Here's my Rhom , Usually on from 4 to 8 depending on the lighting.

New Rhom cam


----------



## Bcollins111900 (Feb 3, 2003)

looks good to me man what size tank is that


----------



## Winkyee (Feb 17, 2003)

Thanks ,








It's a 45 Gallon 36L 24H.


----------



## CKY (Apr 14, 2003)

That's pretty cool.







When will you be getting your Rhom?


----------



## Croz (Jan 29, 2003)

looking good man.


----------



## cfr3 (Feb 20, 2003)

Technology Rules!


----------



## Winkyee (Feb 17, 2003)

:smile: 
Thanks
I've got him in a 30 right now and am waiting until the 45 is cycled, 
(that's a first) I've still got to get the tank planted and figure out what gravel I am going to use .


----------



## Winkyee (Feb 17, 2003)

Here's a still shot for now if the cam is off.


----------



## Winkyee (Feb 17, 2003)

I've updated link in first post


----------



## phensway (Apr 7, 2003)

feed it


----------



## CKY (Apr 14, 2003)

Ya when do you feed it usually?? And what time would that be here in Hamilton Ont.?Cause that would be awsome to watch


----------



## Winkyee (Feb 17, 2003)

I feed him a few times a day , He eats when he wants.lol 
He ate one earlier but the cam isn't good enough to capture .I'm going to try another cam this weekend.


----------



## B4theAmazon (Apr 19, 2003)

Winkee, is it hit or miss w/ the cam being off, or do you have some appx. times, still havn't seen it yet, but the Rhom looks nice!


----------



## RhomZilla (Feb 12, 2003)

Much props winkyee, for PM'ing me and showing me the cam in your own time.

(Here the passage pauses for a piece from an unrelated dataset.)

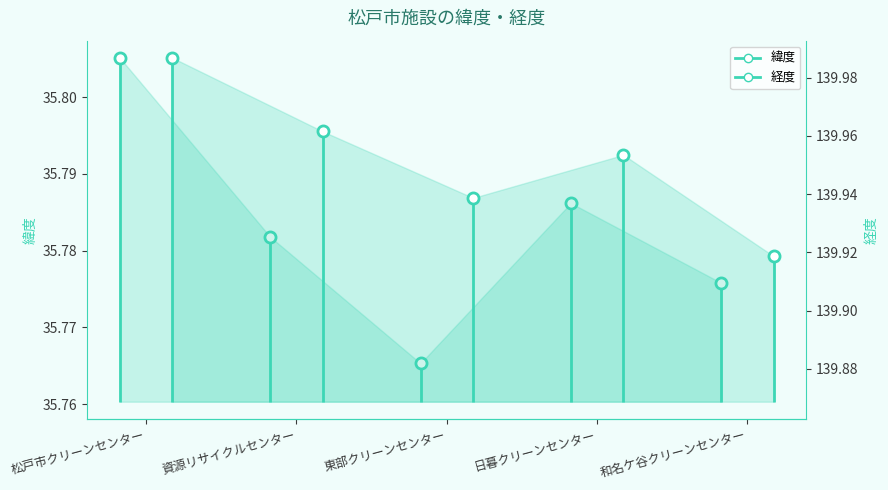

What is the maximum value shown in the chart?

140.0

Yeah, the vid cam was pretty dope!! First member to actually do one!!


----------



## JAWZ (Apr 16, 2003)

i like it! but when you put the rhom in there it'll probly want a little plant life so it can hide.


----------



## Winkyee (Feb 17, 2003)

Thanks :smile:

I'll usually have the cam on from about 4 pm to 8 pm depending on the lighting while he's in this tank, I'm finishing a 45 for him now with better lighting that should be better.
Thanks

Pete (Winkyee)


----------



## baz (May 6, 2003)

nice one


----------



## Innes (Jan 13, 2003)

test


----------



## EMJAY (Feb 27, 2003)

bad link


----------



## RhomZilla (Feb 12, 2003)

If this is the same one Ive seen from the past, then







if not, then I missed out


----------